Anklage lautet auf Mord: Ukrainerin soll 54-jährigen Dachauer erstochen haben
Es geht um Mord: Ukrainerin soll 54-jährigen Dachauer erstochen haben
Eine 52-jährige Geflüchtete ist seit Donnerstag wegen Mordes vor dem Landgericht angeklagt. Sie soll vor einem Jahr ihren 54-jährigen Bekannten in Dachau erstochen haben.
Dachau/München – Die Staatsanwaltschaft hat wegen Totschlags angeklagt. Seit Beginn der Verhandlung am Münchner Landgericht steht jedoch fest: Es geht um Mord. Die angeklagte Ukrainerin soll sich in der Wohnung eines 54-jährigen Bekannten in Dachau eingenistet, ihn tyrannisiert und erstochen haben, weil er sie rauswerfen wollte. So wie sich die 52-Jährige vor Gericht verhält, drängt sich die Frage auf: Ist sie schuldfähig?
Nicht größer als 1,60 Meter kauert die Ukrainerin am Donnerstagvormittag auf der Anklagebank. Schüchtern streift sie die Kapuze ab und zieht den Schal aus ihrem Gesicht, nachdem ihr der Vorsitzende Richter Thomas Bott versichert hat, dass Fotografieren während der Verhandlung verboten ist. Mit geröteten Wangen und weinerlicher Stimme erzählt sie über Hunde, Katzen und Reserveschlüssel. „Sie erzählen uns ausführlichst Nebensächlichkeiten. Kommen’s halt auf den Punkt!“, ermahnt sie Bott. Beeindrucken lässt sie sich davon nicht: Nach fast fünf Stunden bricht der Richter die Vernehmung ab.

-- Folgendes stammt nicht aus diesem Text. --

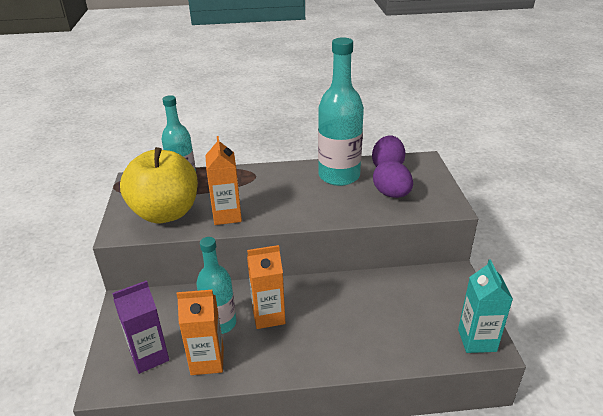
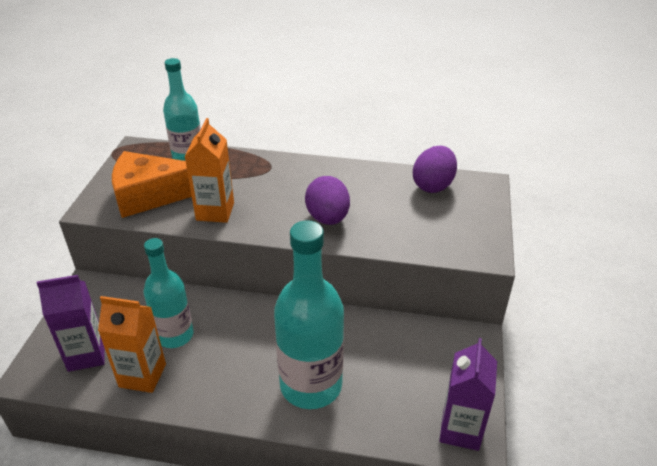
camera: 15 degrees right, 5 degrees up
(165, 213) = (151, 195): yellow apple -> orange cheese
(268, 316) = (230, 339): orange carton -> none
(339, 176) = (368, 186): turquoise bottle -> turquoise bottle (311, 385)
(391, 194) = (420, 222): purple egg -> purple egg (327, 218)
(477, 340) = (460, 430): turquoise carton -> purple carton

Die 52-Jährige gab an, den Getöteten schon lange zu kennen. Nach Beginn des Ukrainekrieges sei sie nach Deutschland geflohen: zunächst zu ihrer Schwester in den Schwarzwald, später nach Dachau. „Aus Hilfsbereitschaft und Mitleid“ habe sie der Dachauer aufgenommen, steht in der Anklage. Es sei vereinbart gewesen, dass sie „für einige Tage, maximal wenige Wochen“ unterkommen könne. Tatsächlich habe sich die Angeklagte jedoch bald zur „Hausherrin“ aufgespielt und ihren Bekannten „terrorisiert“. Sie soll den 54-Jährigen geschubst, gekratzt und geohrfeigt haben. Aus Angst vor seiner Mitbewohnerin soll er gelegentlich sogar bei seiner geschiedenen Frau übernachtet haben.
Die Angeklagte bestreitet, dass es „ständig Streit“ gegeben habe. Vielmehr sei ihr Verhältnis intakt gewesen, der 54-Jährige habe es nur geheim halten wollen. Er habe nämlich befürchtet, dass ihm seine Ex-Frau ansonsten die Kinder entzieht.

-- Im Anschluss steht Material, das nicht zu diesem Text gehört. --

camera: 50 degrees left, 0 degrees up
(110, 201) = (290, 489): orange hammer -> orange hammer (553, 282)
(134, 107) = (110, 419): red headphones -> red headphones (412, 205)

In der Nacht auf den 5. Februar vergangenen Jahres eskaliert die Situation: Mit seinem Sohn und seiner Ex-Frau will er die Ukrainerin zur Rede stellen. Ebenfalls dabei ist der jetzige Mann der Ex-Frau, den die 52-Jährige laut Anklage in der Küche der Wohnung angreift. Sie habe den Mann nicht gekannt, verteidigt sie sich. In der Hand habe er einen Gegenstand gehalten. Obwohl sie schlecht sieht und das Licht sie geblendet habe, habe sie eine „glänzende Klinge“ erkannt und sei sich sicher gewesen, dass es ein Messer war.
In der Anklage ist davon nichts zu lesen. Stattdessen soll die Ukrainerin nach einem Küchenmesser gegriffen und damit auf ihren Bekannten eingestochen haben, der sich zwischen sie und den Mann der Ex-Frau gestellt hat. Dass sie mit einem Messer „Kreise gemacht“ hat, räumt die Angeklagte ein. Als sie dann jedoch behauptet, niemanden getroffen zu haben, reagiert Richter Bott ungehalten: Dass man Stiche wie die, die zu den festgestellten Verletzungen führen, nicht bemerkt, sei nicht denkbar. Auch den Todeskampf ihres Bekannten und dessen Hilfeschreie will die Ukrainerin nicht mitbekommen haben. „Ich frag’ mich grad, ob Sie mir hier einen Schmarrn erzählen“, kommentiert Bott.
Der Dachauer stirbt an den Folgen der Stiche in seine Brust. Besonders tragisch: Zwei Tage zuvor hat er sich mit einer anderen Frau verlobt. Mehrfach hat die Angeklagte betont, dass sie große Angst habe, vom russischen Militär entdeckt zu werden. Auch den am Tatort eintreffenden Polizisten soll sie „Russian military“ entgegen gerufen haben. Das Urteil ist für Ende Februar geplant.